Stored items from a collection:
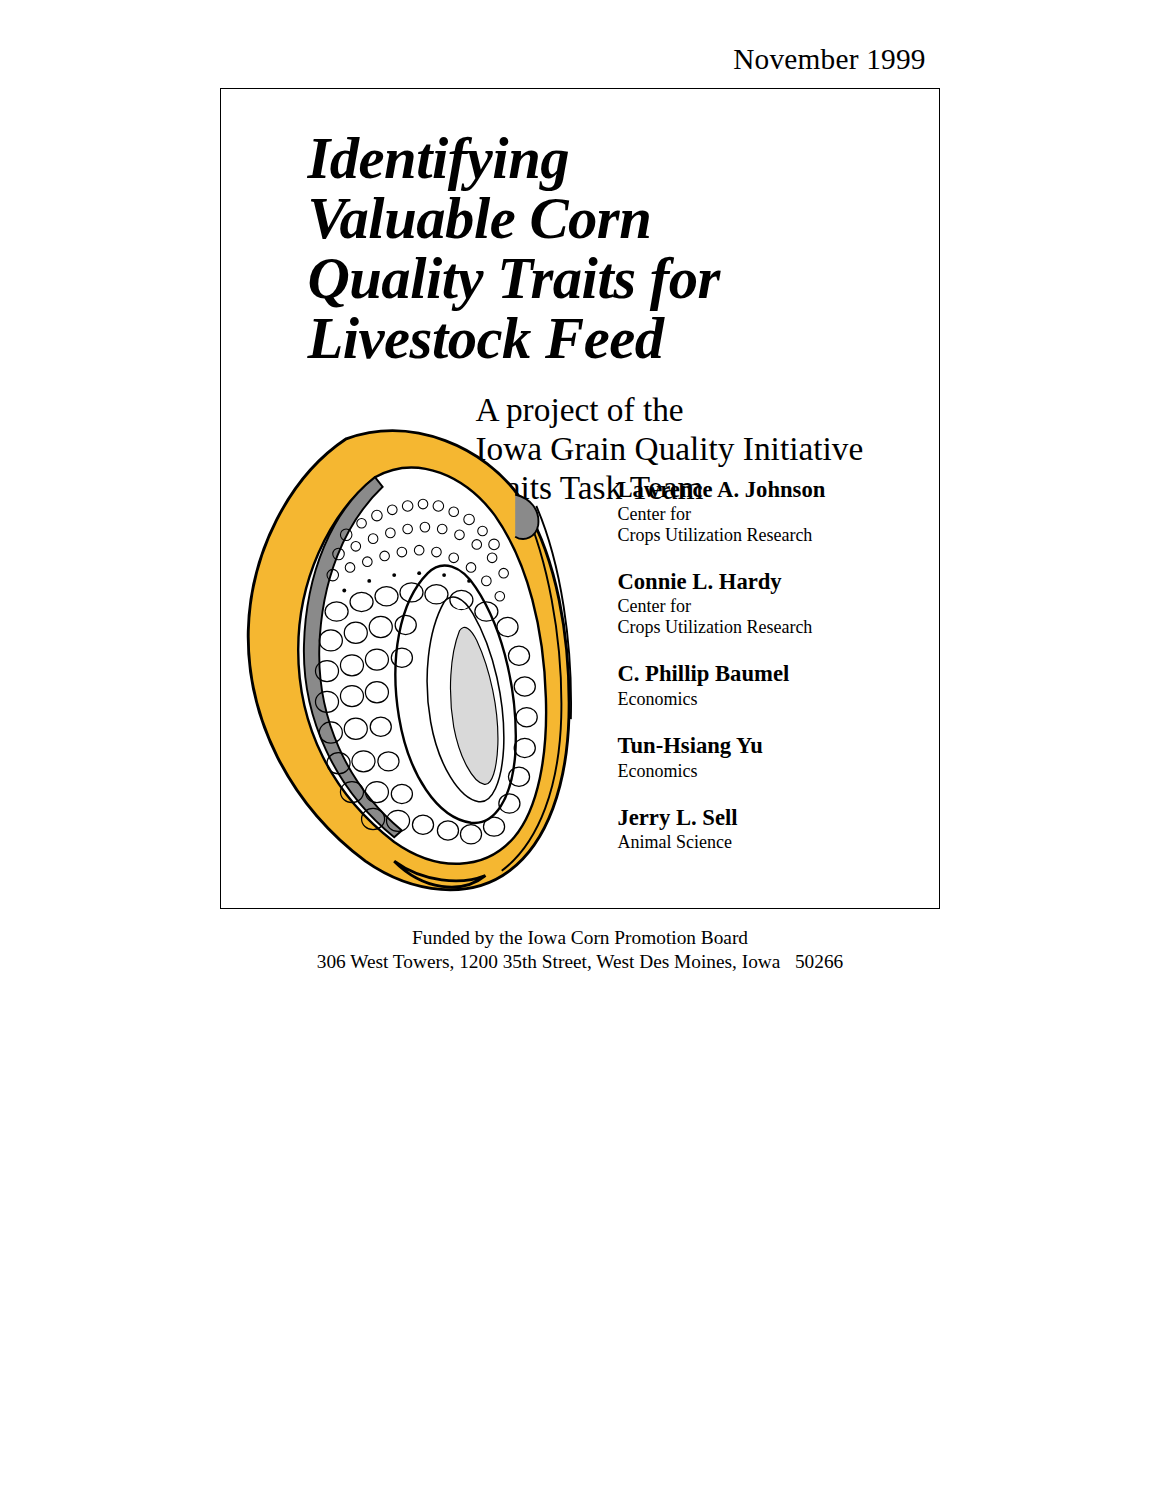November 1999
Identifying
Valuable Corn
Quality Traits for
Livestock Feed
A project of the
Iowa Grain Quality Initiative
Traits Task Team
Lawrence A. Johnson
Center for
Crops Utilization Research
Connie L. Hardy
Center for
Crops Utilization Research
C. Phillip Baumel
Economics
Tun-Hsiang Yu
Economics
Jerry L. Sell
Animal Science
Corn kernel cross-section illustration
Funded by the Iowa Corn Promotion Board
306 West Towers, 1200 35th Street, West Des Moines, Iowa 50266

→ YOUR OBJECTIVE
Excluding the pictures, transcribe each entry above word for word.

→ SOLVED EXERCISE
November 1999
Identifying
Valuable Corn
Quality Traits for
Livestock Feed
A project of the
Iowa Grain Quality Initiative
Traits Task Team
Lawrence A. Johnson
Center for
Crops Utilization Research
Connie L. Hardy
Center for
Crops Utilization Research
C. Phillip Baumel
Economics
Tun-Hsiang Yu
Economics
Jerry L. Sell
Animal Science
Corn kernel cross-section illustration
Funded by the Iowa Corn Promotion Board
306 West Towers, 1200 35th Street, West Des Moines, Iowa 50266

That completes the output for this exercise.